The developed world, he suggests is in “the declining state” with consistently anemic economic growth rates. For sure, the condition of ‘the great body of people’ is miserable.
Add to that the massive increase in inequality in the U.S. The result is a recipe for political instability. That is precisely what we now have.
Of course the recipe does not help us understand the form that instability will take. The surprise is the extent to which the Tea Party, assumed to be a fringe and declining force, has managed to mount an attack on the American system of government.

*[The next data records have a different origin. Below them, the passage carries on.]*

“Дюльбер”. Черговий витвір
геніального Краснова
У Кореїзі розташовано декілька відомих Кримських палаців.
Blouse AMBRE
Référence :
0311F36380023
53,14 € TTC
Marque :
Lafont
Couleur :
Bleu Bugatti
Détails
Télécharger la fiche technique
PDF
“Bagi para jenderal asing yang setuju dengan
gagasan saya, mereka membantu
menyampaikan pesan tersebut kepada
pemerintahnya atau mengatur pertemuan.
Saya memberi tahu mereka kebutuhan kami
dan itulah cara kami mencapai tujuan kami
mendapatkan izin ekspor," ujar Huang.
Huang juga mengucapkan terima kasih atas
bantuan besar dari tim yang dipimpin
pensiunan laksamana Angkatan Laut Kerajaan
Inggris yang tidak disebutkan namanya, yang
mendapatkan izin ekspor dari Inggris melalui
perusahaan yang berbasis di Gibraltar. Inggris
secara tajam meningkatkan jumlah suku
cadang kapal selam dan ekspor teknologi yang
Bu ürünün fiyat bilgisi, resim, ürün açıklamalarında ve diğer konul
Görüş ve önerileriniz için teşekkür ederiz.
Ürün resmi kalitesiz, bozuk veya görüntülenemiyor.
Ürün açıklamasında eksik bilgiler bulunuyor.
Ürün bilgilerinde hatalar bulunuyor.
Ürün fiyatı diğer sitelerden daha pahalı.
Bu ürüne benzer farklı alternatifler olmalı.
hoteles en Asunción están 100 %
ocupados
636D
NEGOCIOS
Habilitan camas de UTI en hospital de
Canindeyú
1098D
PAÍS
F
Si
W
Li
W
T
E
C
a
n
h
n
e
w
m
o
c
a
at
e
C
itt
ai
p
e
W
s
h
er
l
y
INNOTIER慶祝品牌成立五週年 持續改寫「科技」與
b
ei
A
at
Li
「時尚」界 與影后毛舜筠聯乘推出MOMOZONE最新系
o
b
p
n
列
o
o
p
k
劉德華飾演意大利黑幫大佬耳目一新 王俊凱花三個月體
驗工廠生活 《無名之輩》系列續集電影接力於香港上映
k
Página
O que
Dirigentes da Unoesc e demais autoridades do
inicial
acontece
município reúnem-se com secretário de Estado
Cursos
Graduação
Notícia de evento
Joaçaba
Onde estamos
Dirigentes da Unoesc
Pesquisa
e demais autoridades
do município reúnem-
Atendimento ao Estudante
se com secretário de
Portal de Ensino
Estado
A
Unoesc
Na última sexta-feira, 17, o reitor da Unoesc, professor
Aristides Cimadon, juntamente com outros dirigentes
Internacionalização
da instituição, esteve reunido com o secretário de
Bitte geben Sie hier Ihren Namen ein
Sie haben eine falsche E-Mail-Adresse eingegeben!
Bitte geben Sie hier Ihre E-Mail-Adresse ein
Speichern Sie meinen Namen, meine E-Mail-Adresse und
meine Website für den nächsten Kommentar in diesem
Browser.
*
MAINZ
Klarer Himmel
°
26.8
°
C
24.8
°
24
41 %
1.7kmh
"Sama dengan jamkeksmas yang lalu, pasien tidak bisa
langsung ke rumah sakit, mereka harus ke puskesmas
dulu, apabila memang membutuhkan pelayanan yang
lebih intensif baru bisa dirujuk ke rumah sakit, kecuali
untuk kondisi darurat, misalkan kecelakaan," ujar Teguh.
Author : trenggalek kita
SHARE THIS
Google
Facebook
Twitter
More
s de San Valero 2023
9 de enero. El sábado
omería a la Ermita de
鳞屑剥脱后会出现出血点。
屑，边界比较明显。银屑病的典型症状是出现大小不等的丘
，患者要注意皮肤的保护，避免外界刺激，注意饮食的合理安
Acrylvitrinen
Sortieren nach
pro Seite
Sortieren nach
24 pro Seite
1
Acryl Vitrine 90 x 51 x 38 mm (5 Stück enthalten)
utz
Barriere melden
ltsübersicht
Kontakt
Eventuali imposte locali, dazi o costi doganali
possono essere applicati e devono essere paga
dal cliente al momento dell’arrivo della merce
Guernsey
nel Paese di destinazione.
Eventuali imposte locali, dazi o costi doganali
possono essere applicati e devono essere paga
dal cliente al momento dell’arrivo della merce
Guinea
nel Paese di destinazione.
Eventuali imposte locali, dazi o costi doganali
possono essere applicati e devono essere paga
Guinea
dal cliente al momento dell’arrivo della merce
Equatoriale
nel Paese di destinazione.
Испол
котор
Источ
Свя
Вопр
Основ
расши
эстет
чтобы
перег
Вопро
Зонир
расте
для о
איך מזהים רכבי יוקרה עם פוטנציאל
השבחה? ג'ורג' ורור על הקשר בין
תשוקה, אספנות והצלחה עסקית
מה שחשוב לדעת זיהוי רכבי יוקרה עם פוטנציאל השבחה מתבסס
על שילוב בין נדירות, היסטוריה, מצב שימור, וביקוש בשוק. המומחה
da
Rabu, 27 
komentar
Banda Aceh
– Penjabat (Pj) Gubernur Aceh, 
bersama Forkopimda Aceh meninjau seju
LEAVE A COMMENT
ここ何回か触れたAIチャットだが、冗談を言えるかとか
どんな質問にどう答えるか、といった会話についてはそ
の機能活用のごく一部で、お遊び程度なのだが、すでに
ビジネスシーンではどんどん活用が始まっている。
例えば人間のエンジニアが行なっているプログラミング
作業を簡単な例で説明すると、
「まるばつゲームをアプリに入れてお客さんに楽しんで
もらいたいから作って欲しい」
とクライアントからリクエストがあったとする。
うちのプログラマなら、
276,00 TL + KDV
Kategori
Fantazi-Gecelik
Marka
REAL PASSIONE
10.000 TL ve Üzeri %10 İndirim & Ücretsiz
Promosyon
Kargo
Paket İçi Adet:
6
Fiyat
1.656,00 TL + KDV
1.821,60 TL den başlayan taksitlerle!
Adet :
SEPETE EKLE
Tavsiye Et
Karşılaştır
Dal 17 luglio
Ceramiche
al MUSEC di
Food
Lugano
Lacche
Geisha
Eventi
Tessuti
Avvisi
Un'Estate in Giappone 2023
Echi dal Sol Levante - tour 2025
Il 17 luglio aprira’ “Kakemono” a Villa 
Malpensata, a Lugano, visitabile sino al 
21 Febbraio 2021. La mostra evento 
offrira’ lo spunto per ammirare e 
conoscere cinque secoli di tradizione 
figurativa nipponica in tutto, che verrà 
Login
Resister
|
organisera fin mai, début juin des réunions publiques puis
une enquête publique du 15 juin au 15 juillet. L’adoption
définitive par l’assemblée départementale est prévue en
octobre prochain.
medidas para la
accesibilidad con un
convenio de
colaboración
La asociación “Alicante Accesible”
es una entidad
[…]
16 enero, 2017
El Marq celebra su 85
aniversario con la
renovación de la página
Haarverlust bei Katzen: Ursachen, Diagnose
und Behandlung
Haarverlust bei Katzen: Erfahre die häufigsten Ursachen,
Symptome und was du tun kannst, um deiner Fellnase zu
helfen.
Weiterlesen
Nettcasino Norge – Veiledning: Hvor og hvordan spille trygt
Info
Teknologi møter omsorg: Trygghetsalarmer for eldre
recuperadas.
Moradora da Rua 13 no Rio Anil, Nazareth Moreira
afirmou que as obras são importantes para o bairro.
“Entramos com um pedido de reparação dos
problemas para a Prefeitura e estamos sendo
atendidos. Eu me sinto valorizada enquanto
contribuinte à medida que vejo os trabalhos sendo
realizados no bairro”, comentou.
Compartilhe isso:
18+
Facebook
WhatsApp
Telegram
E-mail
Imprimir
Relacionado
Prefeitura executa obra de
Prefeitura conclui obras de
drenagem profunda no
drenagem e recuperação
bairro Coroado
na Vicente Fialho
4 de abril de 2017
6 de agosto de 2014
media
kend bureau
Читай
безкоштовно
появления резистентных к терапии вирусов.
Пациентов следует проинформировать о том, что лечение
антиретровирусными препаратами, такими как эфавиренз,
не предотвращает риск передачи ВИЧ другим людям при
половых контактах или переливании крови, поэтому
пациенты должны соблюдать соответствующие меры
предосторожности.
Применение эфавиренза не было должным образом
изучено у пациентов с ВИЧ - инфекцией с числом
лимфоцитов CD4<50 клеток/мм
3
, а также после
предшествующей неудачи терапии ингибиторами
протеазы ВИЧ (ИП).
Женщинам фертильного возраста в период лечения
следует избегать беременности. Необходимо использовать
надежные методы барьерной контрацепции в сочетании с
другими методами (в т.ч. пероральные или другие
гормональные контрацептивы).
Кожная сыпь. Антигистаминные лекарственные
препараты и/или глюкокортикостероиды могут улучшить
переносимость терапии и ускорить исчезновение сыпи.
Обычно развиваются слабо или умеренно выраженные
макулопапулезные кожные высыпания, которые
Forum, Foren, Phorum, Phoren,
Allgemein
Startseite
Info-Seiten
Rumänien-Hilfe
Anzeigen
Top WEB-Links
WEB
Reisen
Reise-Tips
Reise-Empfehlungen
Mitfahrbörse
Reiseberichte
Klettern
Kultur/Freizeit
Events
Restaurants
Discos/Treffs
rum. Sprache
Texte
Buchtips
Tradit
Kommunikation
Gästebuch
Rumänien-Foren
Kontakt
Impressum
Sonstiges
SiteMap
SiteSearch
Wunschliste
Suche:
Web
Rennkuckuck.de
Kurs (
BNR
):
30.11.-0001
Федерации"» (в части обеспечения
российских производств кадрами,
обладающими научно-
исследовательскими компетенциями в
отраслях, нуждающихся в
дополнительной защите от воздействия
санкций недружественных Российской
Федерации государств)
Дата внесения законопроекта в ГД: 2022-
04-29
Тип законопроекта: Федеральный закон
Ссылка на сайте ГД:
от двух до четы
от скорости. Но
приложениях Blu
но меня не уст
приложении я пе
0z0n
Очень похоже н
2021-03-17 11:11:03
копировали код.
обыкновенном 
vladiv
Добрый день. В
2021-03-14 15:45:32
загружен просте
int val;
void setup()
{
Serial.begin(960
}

More than 70 percent of the Tea Party members of the House of Representatives are from states or territories that were part of the Confederacy. Abraham Lincoln’s election as President in 1860 led South Carolina to declare the Federal Government their enemy.
In his 1861 inaugural address, Abraham Lincoln declared “You have no oath registered in Heaven to destroy the government, while I shall have the most solemn one to preserve, protect and defend it.”
For the Old Confederacy, the Federal Government is still the enemy.
How this crisis will play out, especially in regards the coming debt ceiling, cannot now be predicted. Rumor has it that John Boehner has promised not to let the government default. Whether this crisis will result in greater popularity for southern Tea Party Representatives or less is unclear.
But what is clear is that a small minority has found a way to exploit the protection of minorities embedded in out Constitution to paralyze the Government. Just another step in the decline of the United States.
Marvin Zonis is Professor Emeritus, Booth School of Business, The University of Chicago.